De vrouw voert het volgende aan.
Vanaf het najaar 2024 is bij [de minderjarige] toenemende weerstand ontstaan tegen de contactmomenten bij de man. Zij voelt zich onveilig bij de man thuis, met name vanwege oplopende spanningen en terugkerende ruzies met geschreeuw tussen de man en zijn partner. [de minderjarige] ervaart deze spanningen als zeer belastend, met name omdat zij zich tussen de man en zijn partner geplaatst voelt en bang is dat haar gedrag de situatie verder escaleert.
Daarnaast heeft er een wijziging in de gezinssamenstelling van de man plaatsgevonden, waardoor [de minderjarige] haar eigen slaapkamer heeft moeten afstaan. De alternatieve slaapplaatsen die haar werden geboden, boden onvoldoende rust en privacy, bijvoorbeeld omdat zij op dezelfde kamer als de bij de man wonende baby sliep. Hoewel zij inmiddels weer een eigen kamer heeft, betreft dit een ruimte die vol staat met kasten en kleding en die voor [de minderjarige] niet als een veilige en vaste plek voelt.
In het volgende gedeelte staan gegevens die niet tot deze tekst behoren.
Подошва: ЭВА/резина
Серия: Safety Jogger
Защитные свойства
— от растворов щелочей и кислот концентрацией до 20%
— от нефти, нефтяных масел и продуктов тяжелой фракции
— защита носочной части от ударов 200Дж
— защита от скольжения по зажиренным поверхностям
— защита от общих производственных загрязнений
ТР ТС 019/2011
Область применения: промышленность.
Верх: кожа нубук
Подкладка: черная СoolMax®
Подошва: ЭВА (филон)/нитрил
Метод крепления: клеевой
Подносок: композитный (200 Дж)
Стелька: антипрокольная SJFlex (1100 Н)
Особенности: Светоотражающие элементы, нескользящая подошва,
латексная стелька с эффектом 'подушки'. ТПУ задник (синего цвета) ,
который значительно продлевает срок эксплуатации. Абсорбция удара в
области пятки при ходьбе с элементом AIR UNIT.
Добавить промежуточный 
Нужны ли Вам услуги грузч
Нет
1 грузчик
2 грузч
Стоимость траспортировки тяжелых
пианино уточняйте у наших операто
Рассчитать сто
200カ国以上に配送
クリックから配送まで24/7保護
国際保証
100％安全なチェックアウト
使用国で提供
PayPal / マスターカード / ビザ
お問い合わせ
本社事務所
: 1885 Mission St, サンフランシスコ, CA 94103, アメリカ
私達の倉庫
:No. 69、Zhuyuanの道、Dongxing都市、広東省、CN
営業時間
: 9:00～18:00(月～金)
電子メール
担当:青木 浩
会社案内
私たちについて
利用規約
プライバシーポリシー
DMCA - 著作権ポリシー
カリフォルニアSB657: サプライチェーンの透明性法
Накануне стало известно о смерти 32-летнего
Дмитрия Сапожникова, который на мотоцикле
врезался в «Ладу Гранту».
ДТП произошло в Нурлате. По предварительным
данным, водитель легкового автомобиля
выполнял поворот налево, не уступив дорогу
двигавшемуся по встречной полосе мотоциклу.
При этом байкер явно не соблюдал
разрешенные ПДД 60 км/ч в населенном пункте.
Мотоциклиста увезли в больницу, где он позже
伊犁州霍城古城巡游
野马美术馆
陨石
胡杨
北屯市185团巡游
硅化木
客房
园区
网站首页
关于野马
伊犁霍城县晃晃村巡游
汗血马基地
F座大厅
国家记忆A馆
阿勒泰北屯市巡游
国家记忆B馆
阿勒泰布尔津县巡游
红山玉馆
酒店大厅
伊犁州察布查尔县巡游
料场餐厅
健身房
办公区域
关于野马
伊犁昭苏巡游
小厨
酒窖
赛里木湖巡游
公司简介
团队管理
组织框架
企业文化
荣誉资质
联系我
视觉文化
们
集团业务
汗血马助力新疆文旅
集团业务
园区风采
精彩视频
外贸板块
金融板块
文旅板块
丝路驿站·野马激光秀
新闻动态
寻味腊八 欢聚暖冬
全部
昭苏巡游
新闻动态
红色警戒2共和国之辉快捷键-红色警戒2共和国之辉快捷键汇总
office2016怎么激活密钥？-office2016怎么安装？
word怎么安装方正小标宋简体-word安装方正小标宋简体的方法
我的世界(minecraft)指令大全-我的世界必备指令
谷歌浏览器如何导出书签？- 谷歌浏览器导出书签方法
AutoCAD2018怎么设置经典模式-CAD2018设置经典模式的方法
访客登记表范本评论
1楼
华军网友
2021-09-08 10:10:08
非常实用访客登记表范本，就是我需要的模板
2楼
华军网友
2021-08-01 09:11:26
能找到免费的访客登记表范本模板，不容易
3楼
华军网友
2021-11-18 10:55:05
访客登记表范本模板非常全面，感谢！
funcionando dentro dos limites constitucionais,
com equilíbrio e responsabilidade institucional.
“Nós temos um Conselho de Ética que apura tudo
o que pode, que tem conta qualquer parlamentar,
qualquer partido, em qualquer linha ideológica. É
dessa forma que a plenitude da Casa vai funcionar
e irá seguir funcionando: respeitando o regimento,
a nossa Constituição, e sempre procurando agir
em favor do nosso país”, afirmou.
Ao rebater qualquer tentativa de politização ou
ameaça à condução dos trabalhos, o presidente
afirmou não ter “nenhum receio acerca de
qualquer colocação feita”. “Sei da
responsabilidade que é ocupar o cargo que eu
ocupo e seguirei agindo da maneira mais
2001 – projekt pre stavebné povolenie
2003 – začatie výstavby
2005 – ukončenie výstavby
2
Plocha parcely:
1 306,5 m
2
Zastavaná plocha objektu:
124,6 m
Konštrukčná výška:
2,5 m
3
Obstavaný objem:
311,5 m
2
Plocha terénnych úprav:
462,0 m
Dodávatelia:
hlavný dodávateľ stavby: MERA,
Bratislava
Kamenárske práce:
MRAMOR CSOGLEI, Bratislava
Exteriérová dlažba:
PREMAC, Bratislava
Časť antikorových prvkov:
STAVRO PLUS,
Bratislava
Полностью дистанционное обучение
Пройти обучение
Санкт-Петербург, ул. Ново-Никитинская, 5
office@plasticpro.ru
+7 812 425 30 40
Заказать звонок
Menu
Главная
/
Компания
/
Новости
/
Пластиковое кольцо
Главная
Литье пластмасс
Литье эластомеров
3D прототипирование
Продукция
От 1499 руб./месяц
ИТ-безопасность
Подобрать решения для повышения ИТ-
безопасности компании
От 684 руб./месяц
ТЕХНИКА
Verder heeft [de minderjarige] herhaaldelijk aangegeven meer behoefte te hebben aan één-op-één tijd met de man, maar wordt hier tot op heden onvoldoende invulling aan gegeven. De man heeft ook structureel belangrijke momenten in het leven van [de minderjarige] gemist of vergeten, wat bij [de minderjarige] leidt tot teleurstelling en het gevoel dat zij wordt vergeten binnen het gezin van de man.
De weerstand van [de minderjarige] is verder toegenomen na een incident in februari 2025, waarbij een conflict tussen de man en zijn partner zo escaleerde dat de man en [de minderjarige] het huis werden uitgezet. [de minderjarige] was hierdoor zeer van slag. De man hield zich nadien niet aan een met de gezinscoach gemaakte afspraak om alleen tijd met [de minderjarige] door te brengen, waardoor de teleurstelling bij [de minderjarige] verder toenam.
Daarom kan niet van de vrouw worden gevergd dat zij [de minderjarige] dwingt bij de man te overnachten. Onverkorte nakoming van de omgangsregeling is op dit moment niet in het belang van [de minderjarige] . Er moet een beperkte regeling gelden totdat er, in samenspraak met de hulpverlening, meer duidelijkheid is over wat [de minderjarige] nodig heeft en de man het vertrouwen heeft teruggewonnen.